Your answer should hold every line of the records below that contains the string "size".

Stored data entries

____________________

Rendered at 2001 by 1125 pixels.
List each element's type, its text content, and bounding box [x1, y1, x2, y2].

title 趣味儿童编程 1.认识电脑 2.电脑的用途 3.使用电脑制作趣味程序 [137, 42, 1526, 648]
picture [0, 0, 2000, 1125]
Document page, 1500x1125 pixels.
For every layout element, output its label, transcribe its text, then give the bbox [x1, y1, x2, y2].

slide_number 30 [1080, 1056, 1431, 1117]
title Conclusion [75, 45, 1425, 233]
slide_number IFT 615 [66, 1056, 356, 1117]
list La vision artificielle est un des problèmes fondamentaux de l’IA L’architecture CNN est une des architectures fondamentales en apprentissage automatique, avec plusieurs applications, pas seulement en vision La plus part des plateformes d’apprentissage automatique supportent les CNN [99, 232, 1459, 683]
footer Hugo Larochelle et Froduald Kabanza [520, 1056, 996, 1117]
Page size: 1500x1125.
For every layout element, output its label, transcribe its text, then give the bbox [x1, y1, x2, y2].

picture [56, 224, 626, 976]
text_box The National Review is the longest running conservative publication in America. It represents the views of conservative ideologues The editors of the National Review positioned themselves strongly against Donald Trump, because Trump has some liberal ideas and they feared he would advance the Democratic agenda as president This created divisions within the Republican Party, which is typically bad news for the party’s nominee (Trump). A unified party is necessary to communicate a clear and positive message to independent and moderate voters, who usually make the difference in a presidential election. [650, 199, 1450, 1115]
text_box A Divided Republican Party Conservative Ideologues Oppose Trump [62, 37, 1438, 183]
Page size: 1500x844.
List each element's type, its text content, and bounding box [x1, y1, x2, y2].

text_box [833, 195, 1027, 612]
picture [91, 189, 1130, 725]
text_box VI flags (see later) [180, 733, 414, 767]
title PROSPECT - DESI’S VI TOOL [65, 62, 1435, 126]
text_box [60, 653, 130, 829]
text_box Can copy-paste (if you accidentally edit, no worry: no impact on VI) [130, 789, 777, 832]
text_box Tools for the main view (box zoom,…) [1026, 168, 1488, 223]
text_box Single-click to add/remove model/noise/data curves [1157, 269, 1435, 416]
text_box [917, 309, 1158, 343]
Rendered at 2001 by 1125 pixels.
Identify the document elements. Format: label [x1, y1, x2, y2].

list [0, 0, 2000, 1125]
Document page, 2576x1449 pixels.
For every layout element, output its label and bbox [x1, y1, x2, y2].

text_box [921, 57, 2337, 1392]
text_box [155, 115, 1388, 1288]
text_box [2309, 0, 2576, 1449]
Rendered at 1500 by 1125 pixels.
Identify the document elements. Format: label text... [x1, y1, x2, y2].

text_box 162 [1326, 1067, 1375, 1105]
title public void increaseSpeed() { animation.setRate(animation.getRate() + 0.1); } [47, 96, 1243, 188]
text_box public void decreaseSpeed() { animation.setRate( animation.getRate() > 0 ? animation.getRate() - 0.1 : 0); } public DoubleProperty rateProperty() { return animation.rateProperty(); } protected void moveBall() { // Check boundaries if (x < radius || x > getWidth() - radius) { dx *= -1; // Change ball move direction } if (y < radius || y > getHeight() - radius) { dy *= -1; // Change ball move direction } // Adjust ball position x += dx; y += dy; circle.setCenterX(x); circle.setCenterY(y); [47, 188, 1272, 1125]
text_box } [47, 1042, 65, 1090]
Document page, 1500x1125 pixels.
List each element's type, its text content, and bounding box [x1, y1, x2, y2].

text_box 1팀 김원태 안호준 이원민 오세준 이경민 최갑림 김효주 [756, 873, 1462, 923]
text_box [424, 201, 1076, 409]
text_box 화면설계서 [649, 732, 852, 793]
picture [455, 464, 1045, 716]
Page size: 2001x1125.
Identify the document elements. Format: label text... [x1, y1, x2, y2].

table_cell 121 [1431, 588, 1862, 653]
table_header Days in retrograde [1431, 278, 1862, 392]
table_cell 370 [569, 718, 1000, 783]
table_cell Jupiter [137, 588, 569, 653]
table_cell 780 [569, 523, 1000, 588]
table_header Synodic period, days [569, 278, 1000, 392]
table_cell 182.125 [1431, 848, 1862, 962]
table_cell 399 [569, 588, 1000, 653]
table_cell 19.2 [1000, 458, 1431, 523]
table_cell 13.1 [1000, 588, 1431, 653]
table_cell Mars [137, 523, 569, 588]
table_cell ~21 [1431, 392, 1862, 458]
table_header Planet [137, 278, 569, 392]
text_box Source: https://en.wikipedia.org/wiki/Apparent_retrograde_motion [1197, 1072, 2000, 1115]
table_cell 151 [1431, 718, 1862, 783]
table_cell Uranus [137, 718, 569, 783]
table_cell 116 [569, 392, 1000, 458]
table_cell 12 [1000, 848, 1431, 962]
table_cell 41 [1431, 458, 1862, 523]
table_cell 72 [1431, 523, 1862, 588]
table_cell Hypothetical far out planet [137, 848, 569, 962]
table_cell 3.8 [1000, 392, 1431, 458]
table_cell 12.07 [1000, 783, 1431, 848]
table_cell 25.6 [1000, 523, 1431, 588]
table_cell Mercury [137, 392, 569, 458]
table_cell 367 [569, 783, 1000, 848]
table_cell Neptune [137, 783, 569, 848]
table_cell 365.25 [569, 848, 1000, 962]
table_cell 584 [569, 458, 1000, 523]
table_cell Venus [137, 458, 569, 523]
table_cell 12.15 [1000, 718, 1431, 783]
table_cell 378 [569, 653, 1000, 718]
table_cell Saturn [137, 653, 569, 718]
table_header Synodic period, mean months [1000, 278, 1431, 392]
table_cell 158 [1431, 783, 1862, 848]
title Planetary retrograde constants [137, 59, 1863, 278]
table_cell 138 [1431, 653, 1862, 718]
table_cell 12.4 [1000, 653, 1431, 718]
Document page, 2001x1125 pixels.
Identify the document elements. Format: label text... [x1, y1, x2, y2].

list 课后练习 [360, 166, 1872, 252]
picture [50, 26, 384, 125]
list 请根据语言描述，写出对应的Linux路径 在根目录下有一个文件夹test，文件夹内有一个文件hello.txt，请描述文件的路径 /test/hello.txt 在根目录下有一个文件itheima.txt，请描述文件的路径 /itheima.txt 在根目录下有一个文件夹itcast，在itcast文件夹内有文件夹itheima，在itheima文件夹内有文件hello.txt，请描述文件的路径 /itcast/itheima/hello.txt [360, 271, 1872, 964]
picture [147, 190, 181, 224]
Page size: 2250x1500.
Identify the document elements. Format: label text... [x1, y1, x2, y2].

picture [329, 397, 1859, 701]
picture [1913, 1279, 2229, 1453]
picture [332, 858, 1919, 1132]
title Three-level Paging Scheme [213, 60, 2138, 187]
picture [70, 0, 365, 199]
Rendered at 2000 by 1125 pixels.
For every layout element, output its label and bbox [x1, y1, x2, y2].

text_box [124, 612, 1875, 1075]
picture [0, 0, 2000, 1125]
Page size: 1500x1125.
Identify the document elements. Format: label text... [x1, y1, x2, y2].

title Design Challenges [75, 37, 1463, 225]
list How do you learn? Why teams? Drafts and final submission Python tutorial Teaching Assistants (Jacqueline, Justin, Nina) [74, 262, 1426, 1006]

____________________

__Result of this exercise__.
Page size: 1500x1125.
Page size: 1500x844.
Page size: 2001x1125.
Page size: 2250x1500.
Page size: 1500x1125.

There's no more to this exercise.